### [PASSAGE GIVEN]
☆ ☆ ☆ ☆ ☆
Gordon: Purpose of VLab is this. Renata needs to run a series of codes. Must run many many many of these since she wants to calculate the free energy and its derivatives. Must minimize the management of these complicated goals and maximize the number of collaborators.

How do novice users determine if their results are acceptable? How to you prevent code from being misused?

Back from lunch.

Recap, what do we want? System that will connect Espresso codes with clients, doing so using a inherently collaborative framework.

Basic portal: upload input (prepare input, instead), run, and get output. The GUI is used separately to generate an input file on the user's desktop (I disagree with this part).

Basic problem: provide a Web service for the solver. Some discussion on using Unicore.

Their portal approach is based on product of company called Nice, "EnginFrame". They say that it should be compatible with portlets (www.nice.it). They are tightly coupled with Platform Computing.

Web services:

• run PwSCF
• access PseudoPotentials
• workflow
• We want to better understand the workflow specific to this application.

One issue is that "convergence" is tricky. The user must provide the guidance on how long to run, when convergence is obtained.

Some discussion of collaborative, vendor independent visualization over NB.

Back to workflow. Cesar will answer all questions.

• First, create input file
• Run PwSCF
• Get two files: standard output and very big data file
• For 10 atoms of MgSiO3 (small) takes about 2 hours
• Need to do individual calculations at many different
• parameter points. Convergence at different points can
• vary widely
• How do you know when a code has converged?
• When structure has converged, run phonon
• wave form files can be very large (GB's or larger)
• 34 MB is typical output file size according to Cesar
• 100 atoms is 1-2 GB output file for each parameter point
• At a minimum, you can store charge density file and throw away the wave functions that you calculate The wF can be regenerated from the charge density. This regeneration time is not trivial but an order of magnitude less (or less) than the original full calculations.
• Typically 12 deformations and 15 pressures define your phase space.
• Some discussion on how to do steering to avoid restart.
☆ ☆ ☆ ☆ ☆
### [RECORDS SHOWN]

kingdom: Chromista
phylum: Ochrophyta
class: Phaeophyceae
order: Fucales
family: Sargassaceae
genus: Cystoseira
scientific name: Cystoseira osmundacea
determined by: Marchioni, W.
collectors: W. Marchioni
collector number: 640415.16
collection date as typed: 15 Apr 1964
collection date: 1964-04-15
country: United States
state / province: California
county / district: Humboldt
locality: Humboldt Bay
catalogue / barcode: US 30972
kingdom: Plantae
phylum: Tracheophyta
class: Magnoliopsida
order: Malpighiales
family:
☆ ☆ ☆ ☆ ☆
### [EXERCISE REQUIREMENTS]
1: Copy everything in the meeting notes from "Gordon: Purpose of" down to "from being misused?".
2: Arrange the records as a Markdown table with columns Row and Line, covering everything from the line containing "family: Sargassaceae" down to the end of the records, both ends included. Leave out blank lines.
The meeting notes and the records were drawn from different sources.

### [THE RESULTS]
1:
Gordon: Purpose of VLab is this. Renata needs to run a series of codes. Must run many many many of these since she wants to calculate the free energy and its derivatives. Must minimize the management of these complicated goals and maximize the number of collaborators.

How do novice users determine if their results are acceptable? How to you prevent code from being misused?

2:
| Row | Line |
|---|---|
| 1 | family: Sargassaceae |
| 2 | genus: Cystoseira |
| 3 | scientific name: Cystoseira osmundacea |
| 4 | determined by: Marchioni, W. |
| 5 | collectors: W. Marchioni |
| 6 | collector number: 640415.16 |
| 7 | collection date as typed: 15 Apr 1964 |
| 8 | collection date: 1964-04-15 |
| 9 | country: United States |
| 10 | state / province: California |
| 11 | county / district: Humboldt |
| 12 | locality: Humboldt Bay |
| 13 | catalogue / barcode: US 30972 |
| 14 | kingdom: Plantae |
| 15 | phylum: Tracheophyta |
| 16 | class: Magnoliopsida |
| 17 | order: Malpighiales |
| 18 | family: |